IntervalPilihan Editor

NuArt Talks dan Renungan Menjelang Hari Anak Nasional

Minggu lalu, 12 Juli, saya mengikuti diskusi yang diselenggarakan oleh NuArt Sculpture Park, “NuArt Talks: Cerita Sudut Kota,” tentang bagaimana budaya dapat memengaruhi seseorang dan membuat orang itu ingin terus melestarikannya.
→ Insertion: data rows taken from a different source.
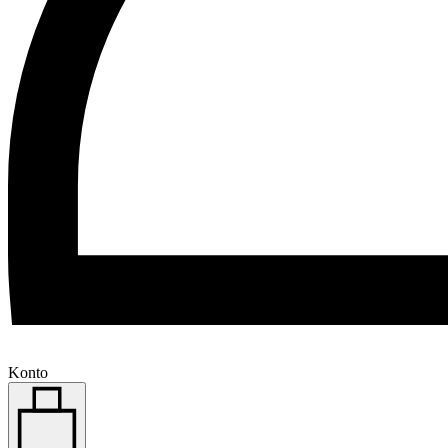
Konto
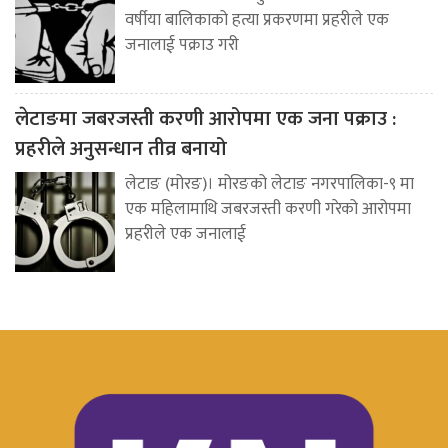
वर्षीया बालिकाको हत्या प्रकरणमा प्रहरीले एक
जनालाई पक्राउ गरी
लेटाङमा जबरजस्ती करणी आरोपमा एक जना पक्राउ :
प्रहरीले अनुसन्धान तीव्र बनायो
लेटाङ (मोरङ)। मोरङको लेटाङ नगरपालिका-९ मा
एक महिलामाथि जबरजस्ती करणी गरेको आरोपमा
प्रहरीले एक जनालाई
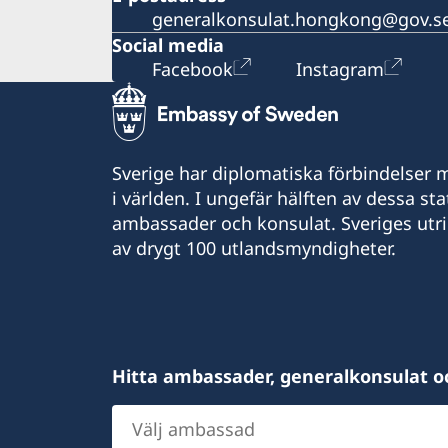
generalkonsulat.hongkong@gov.s
Social media
Facebook
Instagram
Sverige har diplomatiska förbindelser me
i världen. I ungefär hälften av dessa sta
ambassader och konsulat. Sveriges utr
av drygt 100 utlandsmyndigheter.
Hitta ambassader, generalkonsulat o
Välj
ambassad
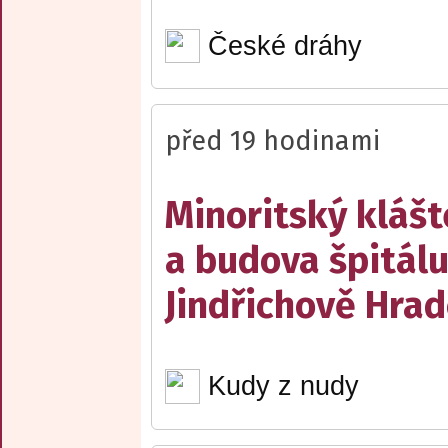
České dráhy
před 19 hodinami
Minoritský klášt
a budova špitálu
Jindřichově Hrad
Kudy z nudy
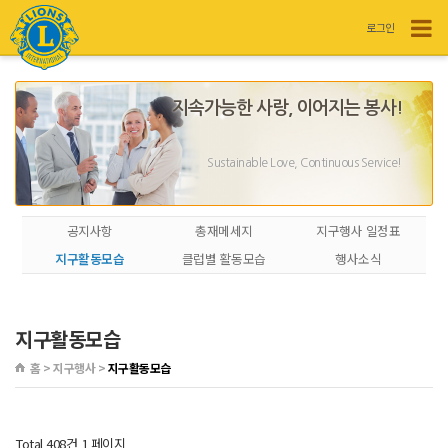
로그인
지속가능한 사랑, 이어지는 봉사!
Sustainable Love, Continuous Service!
공지사항
총재메세지
지구행사 일정표
지구활동모습
클럽별 활동모습
행사소식
지구활동모습
홈 > 지구행사 >
지구활동모습
Total 408건
1 페이지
Narasumbernya Wan Harun Ismail dan Samuel Miguel. Wan Harun Ismail adalah seorang penari dan koreografer muda dari Kampar, Riau. Ia mulai menggeluti seni tari sejak SMA saat mengikuti seleksi di sekolahnya. Narasumber kedua adalah Samuel Miguel. Pemuda yang akrab dipanggil Glenn ini seorang pemusik asal Jayapura, Papua. Ia sempat berkuliah di UNRIYO Jurusan Hubungan Internasional dan ISI Yogyakarta Jurusan Etnomusikologi. Memilih untuk berhenti kuliah, ia kemudian mengikuti berbagai kursus, di antaranya kursus alat musik dan bahasa.

Banyak hal yang telah mereka lalui untuk berkontribusi terhadap perkembangan budaya Indonesia. Wan Harun, misalnya, memperlihatkan keseriusannya dengan mempelajari seni hingga jenjang S-2. Karya terbarunya, “Bokal,” pun masuk Ruang Kreatif 2019 Bakti Budaya Djarum Foundation dan dipentaskan di Galeri Indonesia Kaya.

Sementara Glenn selalu membawa ukulele miliknya sebagai teman untuk menyanyikan lagu-lagu tradisi di lingkungannya. Yang ia lakukan adalah mencoba mempertahankan tradisi dari lingkup terkecil. Cita-citanya, ketika nanti pulang ke Jayapura ia ingin membuat sebuah lagu berbahasa daerah untuk anak-anak di sana. Glenn juga mengungkapkan kekhawatirannya soal tradisi yang pelan-pelan menghilang karena tak ada lagi yang peduli untuk meneruskannya. Menurutnya, hal ini sudah tampak dari sikap anak muda di lingkungannya yang tak acuh seni budaya dan tradisi.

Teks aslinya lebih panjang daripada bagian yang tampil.